→ **TO-DO LIST**:
• 1. Using the article on small business mentors, tell whether each statement agrees with it, answering yes or no and quoting the deciding words: (a) National Mentoring Month was created in 2002 by the Harvard School of Public Health and MENTOR; (b) the writer has never had a mentor; (c) Small Business Development Centers are named as a place to find a business mentor.
• 2. Carry on the article about small business mentors from its last sentence, writing the next tips in its voice.
+++ SOURCE DOCUMENT
Small Business Mentors Build Success

January is National Mentoring Month. Created in 2002 by the Harvard School of Public Health and MENTOR:

The National Mentoring Partnership, National Mentoring Month focuses attention on the need for mentors. Mentors play important roles in our lives at various stages. I’ve been fortunate to have had many great mentors during my life — as a student, corporate employee, attorney, author and business owner. In these turbulent times, if you are struggling to grow your business and you don’t have a mentor, then you are missing out on a significant competitive advantage.  Many entrepreneurs don’t know how to go about finding a mentor.  So here are a few tips to help you not only find a mentor, but make the relationship beneficial for you both.

1. Make a List. Identify the people you admire and who have been successful in their careers.  Then create your “wish list” — those people who you think could provide the greatest assistance in helping you achieve your business goals.  Many of the small business organizations offer more formalized mentoring programs too.  For example, the National Association of Women Business Owners or the Small Business Development Centers offer excellent opportunities to find a business mentor.
++++++
+++ SOURCE MATERIAL
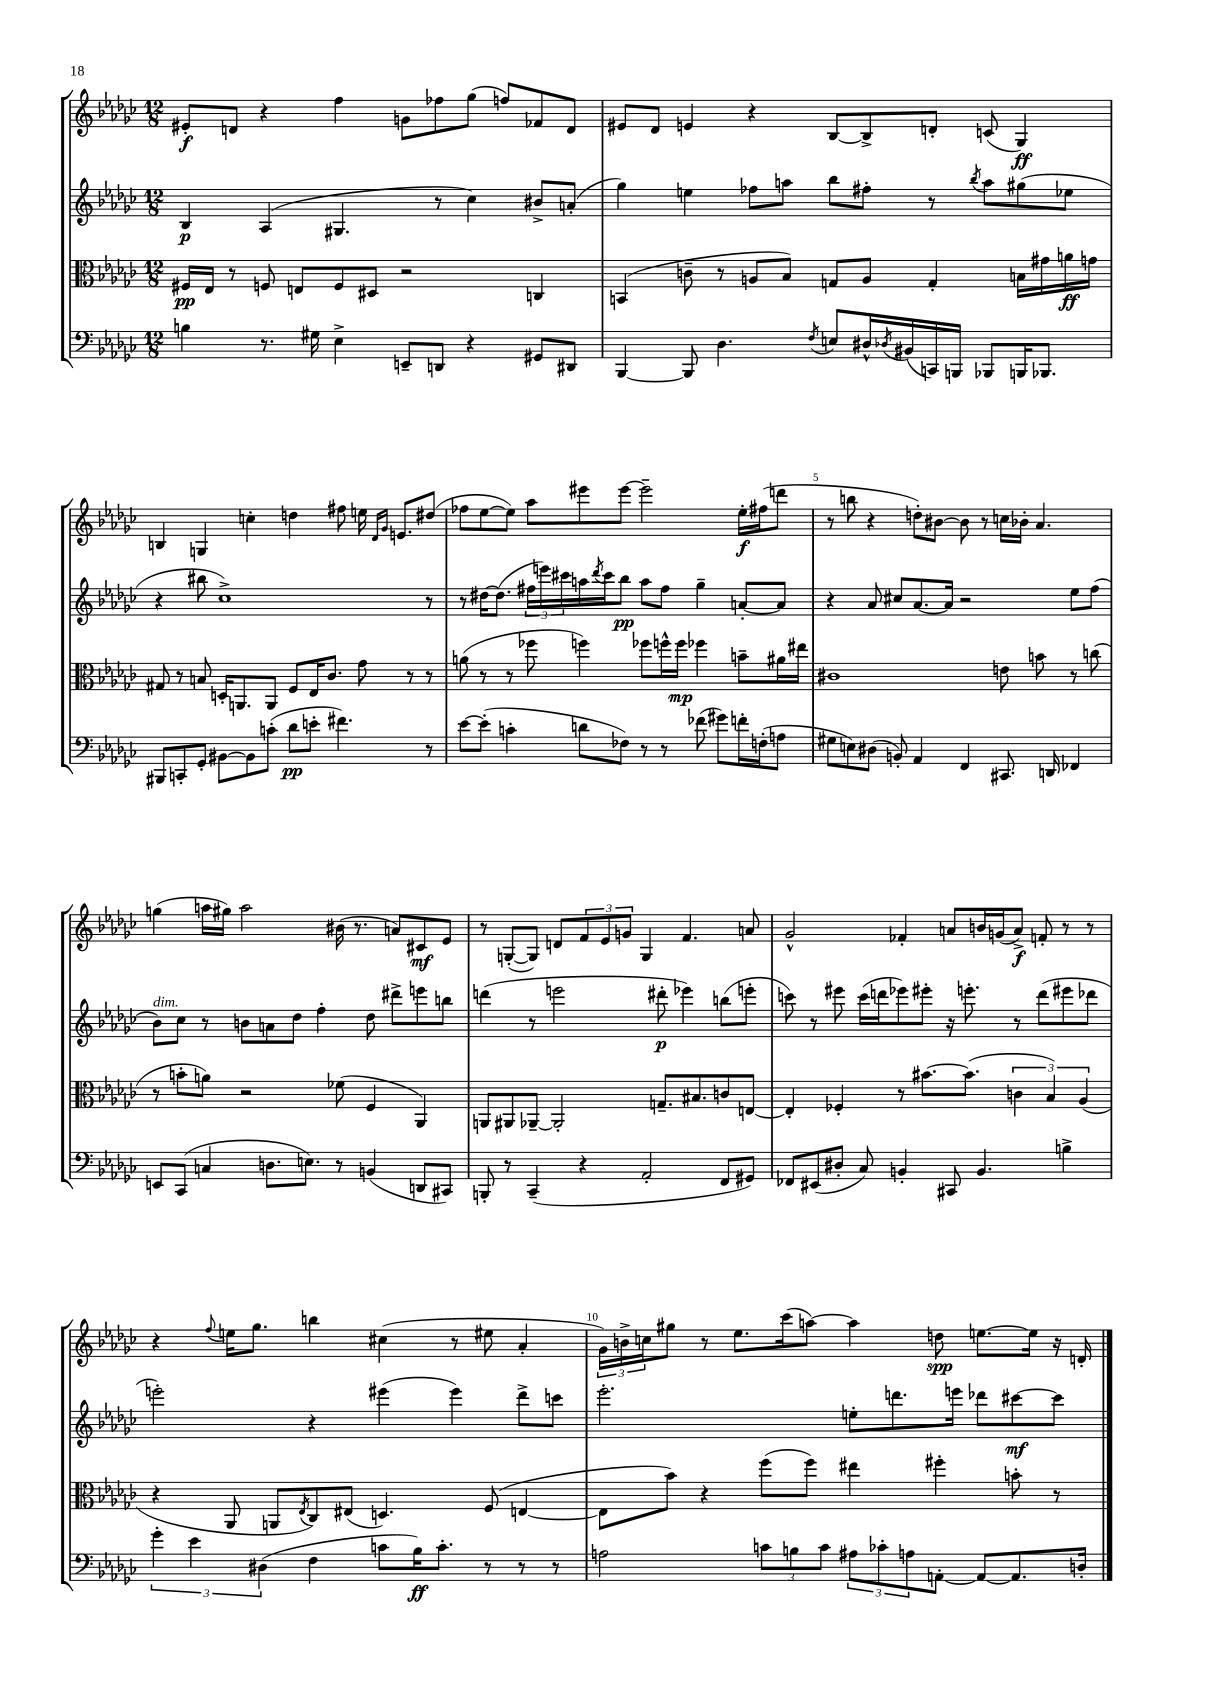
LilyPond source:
++++++
→ **RESPONSES PER TASK**:
• 1.
(a) Yes: "Created in 2002 by the Harvard School of Public Health and MENTOR"
(b) No: "I’ve been fortunate to have had many great mentors during my life"
(c) Yes: "the National Association of Women Business Owners or the Small Business Development Centers offer excellent opportunities to find a business mentor"

• 2.
2. Don’t Be Afraid to Ask. Successful people typically have a generous spirit and want to see others succeed.  And believe it or not, they are flattered when you ask them to be your mentor.  Of course, that doesn’t mean they will automatically say “yes”.  A lot depends on their current situation and whether they have the time to share.  So don’t be offended if they turn you down.  There’s someone out there who will say yes.

3. Be Prepared. When you first meet with your mentor, be prepared to explain what it is you need from the relationship.  Come equipped with background material on your business so they can understand your current situation.  Keep in mind, mentors are not there to solve problems for you or be your fairy Godmother.  They are there to help guide you by asking questions and offering recommendations.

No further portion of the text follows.